Bend: Bend & Break Duet Book 1 (Shaken 5) by Grahame Claire

Bend: Bend & Break Duet Book 1 (Shaken 5) by Grahame Claire

Author:Grahame Claire [Claire, Grahame]
Language: eng
Format: epub
ISBN: 9781951878177
Publisher: Grahame Claire
Published: 2021-09-27T18:30:00+00:00


Chapter Twenty-One

Beau

He’d seen Cal’s truck.

I rolled over. Who was I kidding? He already knew it. If not from me, then from following Teague.

But I’d always been careful to keep Cal off my father’s radar.

After the way Cal had tried to lose him, I wouldn’t be able to explain that away. Not like I could have if he’d just driven me home like a normal person. It was just Teague’s friend giving me a lift.

I turned again, adjusting the pillow.

I was a grown woman at the helm of a multi-billion-dollar company. And my father dictated my life.

In London, it was easier to keep the illusion that I was in control. That my decisions were my own.

But they weren’t. And they never had been.

Time was running out or Father wouldn’t be the only one controlling my life. Alex Davenport would be too.

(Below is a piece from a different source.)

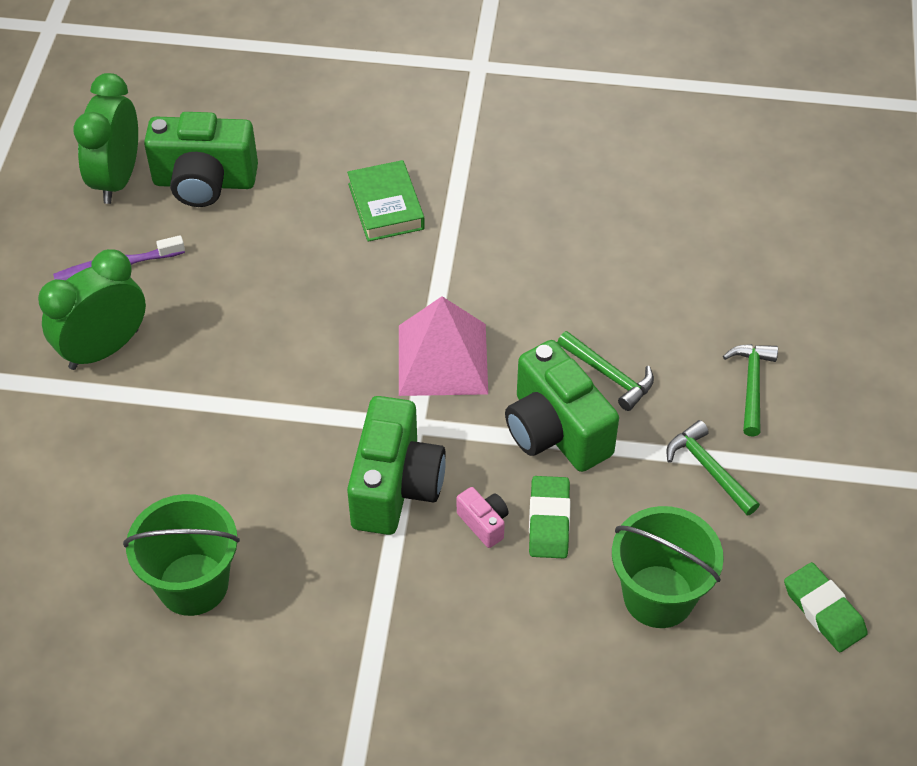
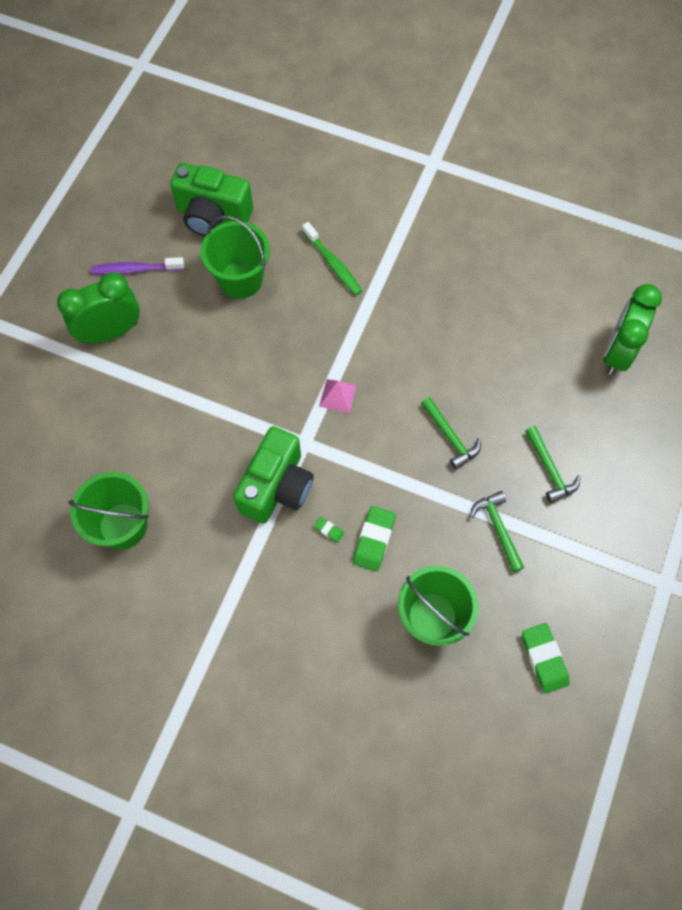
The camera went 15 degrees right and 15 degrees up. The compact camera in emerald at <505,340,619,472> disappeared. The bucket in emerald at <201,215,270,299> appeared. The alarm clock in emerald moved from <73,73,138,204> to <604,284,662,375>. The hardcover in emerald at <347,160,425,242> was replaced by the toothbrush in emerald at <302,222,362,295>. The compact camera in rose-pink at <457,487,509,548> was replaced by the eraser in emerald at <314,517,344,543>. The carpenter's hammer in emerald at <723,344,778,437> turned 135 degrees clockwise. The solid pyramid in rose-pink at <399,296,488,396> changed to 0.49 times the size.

What if I went back to London?

I could leave now. Make them follow me if they wanted me to do as they said.

What about Teague and Pepper’s wedding?

I promised I wouldn’t miss it. I didn’t want to miss it.

And it was another thing my father was trying to steal from me.

I threw the duvet off. Three in the morning. Sleep was a lost cause. My hand hurt. And if I had to be alone with my thoughts one more second, I’d go mad.

I wanted Cal. I wanted him to make me forget all of it.

“Argh.” I switched on the bedside lamp.

No. I hated . . . I hated what he’d done. Hated how he made me feel. Hated that I needed him. But I didn't hate him anymore. How could I after he so fiercely defended me tonight?

It wasn’t supposed to go that way.

It was only physical.

You think you are so tough, Beau. But you’re a fool. Did you really believe you could let him touch you and come out unscathed?

Yes. Yes I had.

And then he’d opened up about his dad. For Cal to say anything was the equivalent of him spilling his guts. The man had meant everything to him. The hurt that radiated from him had done something to me. Made me feel something other than anger toward him.